“El toro no es un animal para nosotros; es muchísimo más: un símbolo, un tótem, una aspiración, una eucaristía con los de alrededor y los antepasados. Al toro lo pulimos, lo alimentamos, lo sacralizamos, lo picamos, lo banderilleamos, lo matamos, lo aplaudimos o pitamos tras su muerte, lo descuartizamos, nos lo comemos y lo poetizamos y lo pintamos y lo musicamos. Quítese el toro de aquí y veremos qué queda. ¿Nos reconoceríamos sin la pasión en su pro o en su contra?” Antonio Gala

martes, 8 de julio de 2008

Una buena estocada

Los seguidores de este Blog saben, por las veces que trato de ello y la atención que le suelo prestar, de la importancia que tiene para mí el momento de la estocada. Pienso, en contra de casi todos los profesionales del escalafón y multitud de público y aficionados que no opinan como yo, que es el instante crucial de la lidia, “el momento de la verdad”, como señala la tradición.

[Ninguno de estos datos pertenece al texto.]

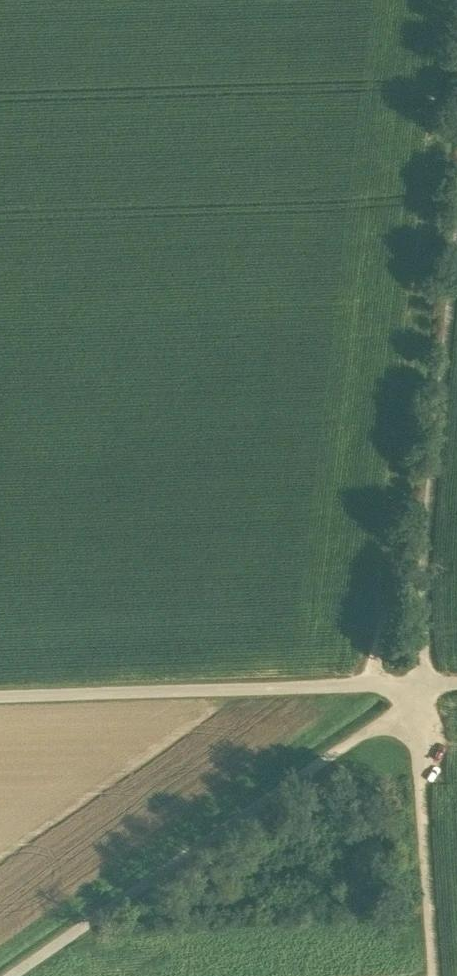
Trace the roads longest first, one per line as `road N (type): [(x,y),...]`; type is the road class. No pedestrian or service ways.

La mayoría de las veces que mi atención se centra en ese instante crucial de la lidia suele ser para señalar lo mal que se mata en la actualidad, denunciar los abusos y ventajas de los más veteranos, y el total desconocimiento de sus reglas por parte de los noveles. En la estrategia de las faenas actuales la suerte de matar ha pasado ha ser algo secundario, un mal menor que hay que pasar de la forma más decorosa posible para no perder lo conseguido en la faena de muleta. Este planteamiento estratégico condena a tan vibrante momento a mero trámite y, por eso mismo; no se le presta la debida atención en su enseñanza, ni se hace el hincapié necesario en su aprendizaje, por parte de los profesionales; y, como consecuencia, tampoco se informa en la prensa, ni se enseña a los aficionados y, sobre todo, al público en general, la forma correcta de realizar la suerte.

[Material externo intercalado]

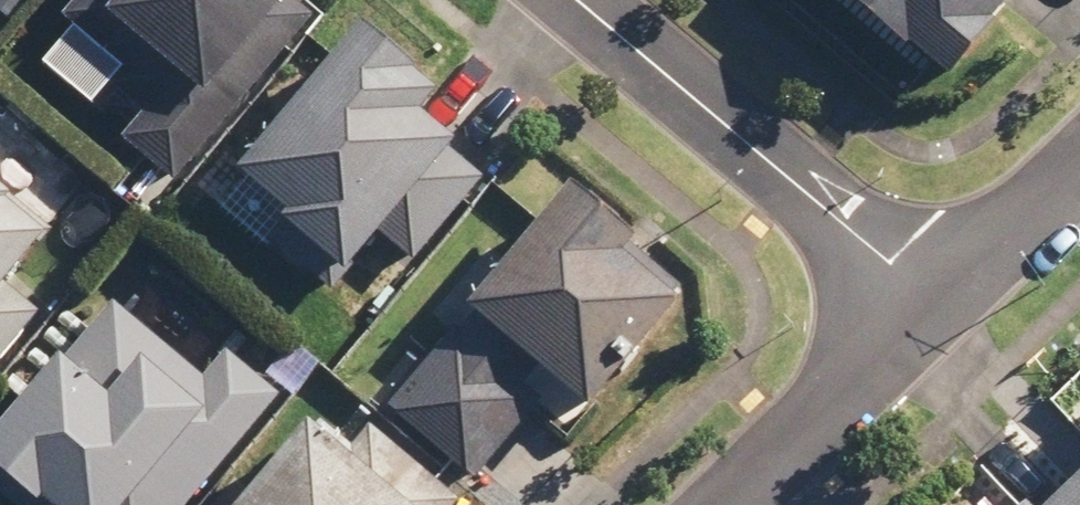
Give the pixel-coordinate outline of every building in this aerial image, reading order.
[(61,26),(74,37),(42,75),(89,113),(106,92),(142,121),(119,150),(166,187),(223,117),(205,102),(282,7),(273,0),(82,0),(61,26)] [(825,2),(952,92),(1011,9),(999,0),(827,0),(825,2)] [(324,292),(445,153),(412,125),(427,107),(356,44),(229,190),(278,232),(268,243),(324,292)] [(412,354),(369,409),(472,488),(540,400),(581,431),(671,315),(617,273),(633,252),(562,197),(430,368),(412,354)] [(45,254),(0,213),(0,303),(45,254)] [(112,305),(0,431),(0,502),(3,504),(134,504),(201,429),(231,456),(278,404),(226,358),(202,385),(112,305)] [(307,427),(249,495),(225,474),(199,504),(455,504),(433,487),(442,477),(373,419),(342,457),(307,427)] [(1052,504),(1079,504),(1079,478),(1052,504)]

Pero hoy la cosa es distinta, vengo a hablar bien de la estocada, a rescatar un momento que puede servir de enseñanza, tanto a los aficionados jóvenes, como a los aprendices de la profesión. Se trata de una estocada bien ejecutada, toreando con la mano izquierda -“la que mata los toros”, decían los toreros antiguos-, tirando del toro, encelado en la muleta, para aprovechar el momento en que descubre la muerte y, haciendo la cruz -“quien no hace la cruz se lo lleva el diablo", dice otra sentencia legendaria-, clavar el estoque en todo lo alto y salir airosa y limpiamente por el costillar.

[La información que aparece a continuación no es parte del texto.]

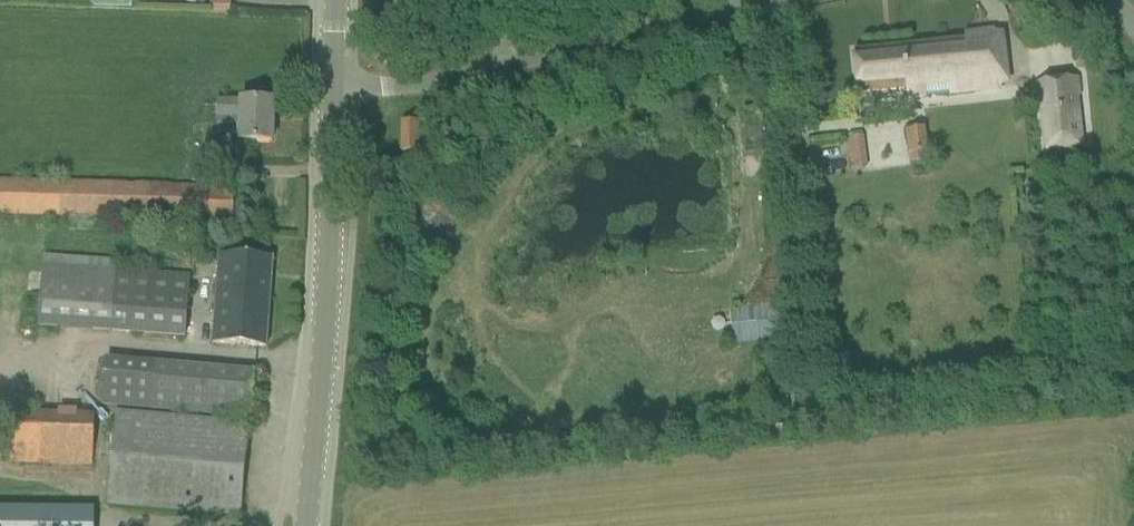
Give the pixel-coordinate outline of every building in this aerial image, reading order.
[(856,53),(858,75),(860,93),(907,88),(908,97),(999,87),(994,38),(856,53)] [(1091,42),(1074,44),(1075,60),(1092,58),(1091,42)] [(1080,96),(1078,79),(1050,82),(1053,109),(1044,110),(1047,144),(1083,141),(1078,96),(1080,96)] [(241,142),(250,142),(272,143),(273,102),(242,101),(242,102),(217,101),(217,117),(218,117),(217,125),(241,125),(241,142)] [(419,123),(402,123),(401,153),(418,153),(419,123)] [(893,154),(895,166),(926,161),(925,151),(930,150),(927,127),(906,131),(909,152),(893,154)] [(852,165),(867,164),(864,135),(849,137),(852,165)] [(233,220),(234,188),(0,182),(0,214),(233,220)] [(213,344),(244,346),(266,348),(273,259),(219,255),(213,344)] [(110,331),(182,336),(186,278),(114,273),(114,272),(43,267),(39,326),(110,331)] [(739,342),(782,340),(781,307),(728,309),(729,323),(738,322),(739,342)] [(104,407),(149,410),(249,418),(253,374),(152,365),(107,362),(104,407)] [(94,415),(8,412),(9,463),(91,465),(94,415)] [(108,504),(218,514),(240,516),(248,425),(226,423),(116,413),(108,504)]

Este momento tuvo lugar en el tercero de la Corrida Goyesca de Zaragoza, el pasado 28 de julio de 2008. El toro se había aquerenciado cerca de la puerta de chiqueros, no había forma de hacerle cuadrar, su matador, Salvador Vega, optó por tirar de él hacia el centro del ruedo, allí el toro se cuadró solo, el matador montó la espada, se perfiló y recetó la estocada que pueden ver ustedes en el vídeo publicado por LcbTV. El único pero que hay objetar es que la espada cayó un poco baja y algo traserilla, pero en su ejecución fue una buena estocada.